NoV RdRp genotypes GII.P16, GII.Pb, GII.Pe, and GII.Pg associated with multiple capsid types were identified in this study, suggesting the circulation of several recombinant strains. For these strains, SimPlot analysis on ORF1/ORF2 contigs confirmed the recombinant nature, with the breakpoint being located in the ORF1/ORF2 junction region (data not shown). NoV recombination has been described frequently, and the crossover points are usually located at highly conserved sequence stretches, such as the ORF1/ORF2 junction region [Reference Bull6]. In recent years, the recombinant NoV strains GII.Pb/Hilversum have been found to be common agents of gastroenteritis in Europe, chiefly in children. GII.Pb/Hilversum NoV strains share a common polymerase gene and display a variety of capsid genes, such as GII.1 (Hawaii), GII.2 (Snow Mountain), GII.3 (Toronto) and GII.4 (Lordsdale) [Reference Hoa16]. Interestingly, in the present study we observed 2010 NoV strains with either RdRp genotypes GII.Pe or GII.Pg apparently replacing NoV GII.Pb, which was common before 2010, suggesting a temporal shift. Many novel RdRp/capsid genotypes (GII.P7_GII.6, GII.P16_GII.3, GII.P16_GII.13, GII.Pe_GII.2, GII.Pe_GII.4 2007) were identified for the first time in sporadic cases of acute gastroenteritis in Italy, confirming that multi-target (ORF1- and ORF2-based) analysis is required in order to characterize properly NoV strains.

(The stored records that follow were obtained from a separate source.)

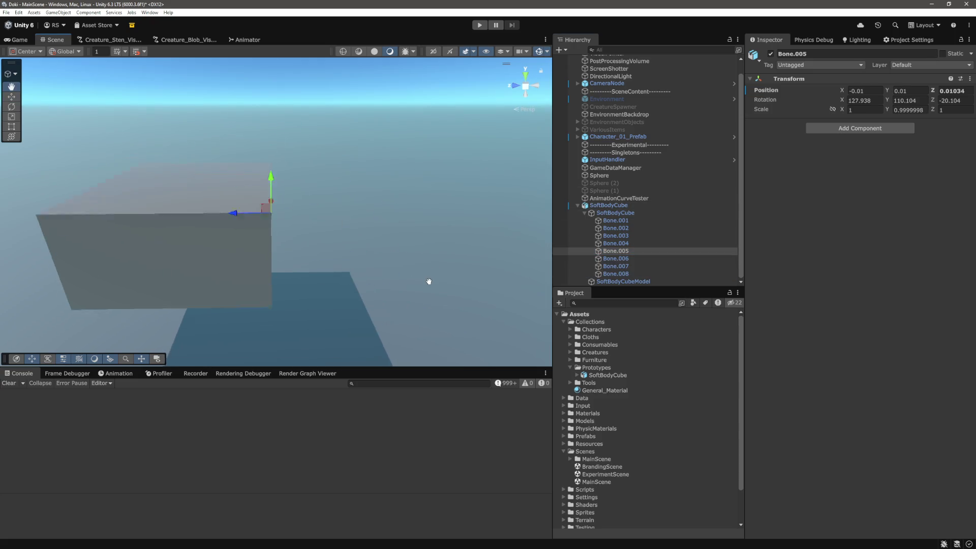
pyautogui.moveTo(239, 239); pyautogui.dragTo(269, 252)
pyautogui.moveTo(370, 272)
pyautogui.mouseDown()
pyautogui.moveTo(279, 207)
pyautogui.moveTo(229, 209)
pyautogui.moveTo(154, 189)
pyautogui.moveTo(253, 174)
pyautogui.moveTo(268, 233)
pyautogui.moveTo(290, 226)
pyautogui.moveTo(239, 236)
pyautogui.moveTo(450, 268)
pyautogui.moveTo(416, 266)
pyautogui.mouseUp()
pyautogui.scroll(5, 440, 275)
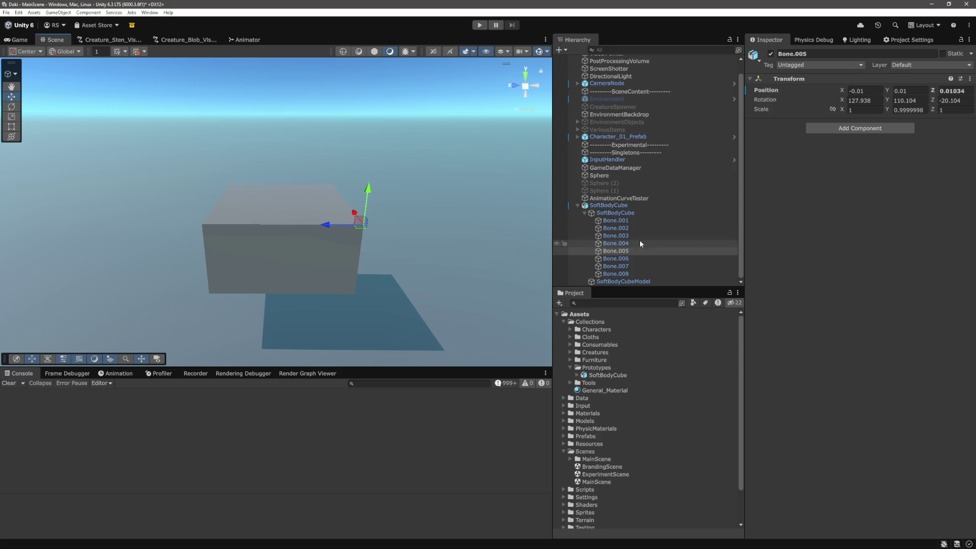
pyautogui.keyDown('shift'); pyautogui.click(624, 272); pyautogui.keyUp('shift')
# - Raise Bone.005–Bone.008 to restore the full cube, then orbit to check it at Y 1.996
pyautogui.scroll(-2, 343, 188)
pyautogui.moveTo(281, 178)
pyautogui.mouseDown()
pyautogui.moveTo(280, 148)
pyautogui.moveTo(258, 183)
pyautogui.moveTo(349, 196)
pyautogui.moveTo(207, 192)
pyautogui.moveTo(231, 212)
pyautogui.moveTo(264, 215)
pyautogui.moveTo(236, 221)
pyautogui.moveTo(275, 230)
pyautogui.moveTo(210, 226)
pyautogui.moveTo(272, 230)
pyautogui.moveTo(245, 228)
pyautogui.mouseUp()
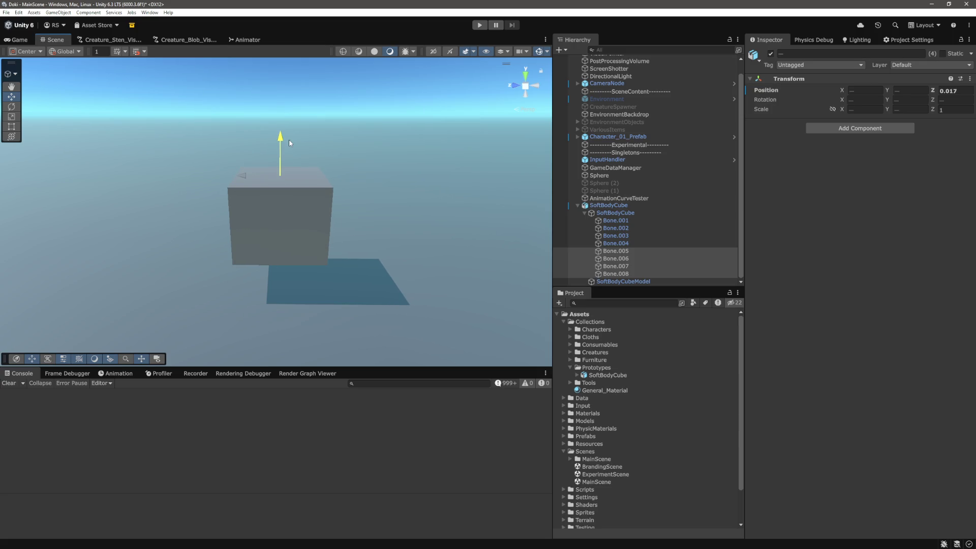
pyautogui.click(374, 180)
pyautogui.moveTo(374, 180)
pyautogui.mouseDown()
pyautogui.moveTo(425, 222)
pyautogui.moveTo(360, 213)
pyautogui.moveTo(453, 216)
pyautogui.mouseUp()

In conclusion, during a 5-year surveillance period, GII.4 were the predominant NoV strains in Northern Italy. Moreover, a candidate novel GII.4 variant was identified and a variety of NoV recombinants were detected for the first time in the country.
Since the epidemiology of NoV changes rapidly, enhanced monitoring of circulating NoVs will allow us to understand the current state of NoV infections in the population and support appropriate future public health intervention strategies against this important cause of sporadic childhood gastroenteritis.
This study was partly supported by the grants national project PRIN 2008 (20084F4P7X_004) granted by the Italian Ministry of Education, University and Research.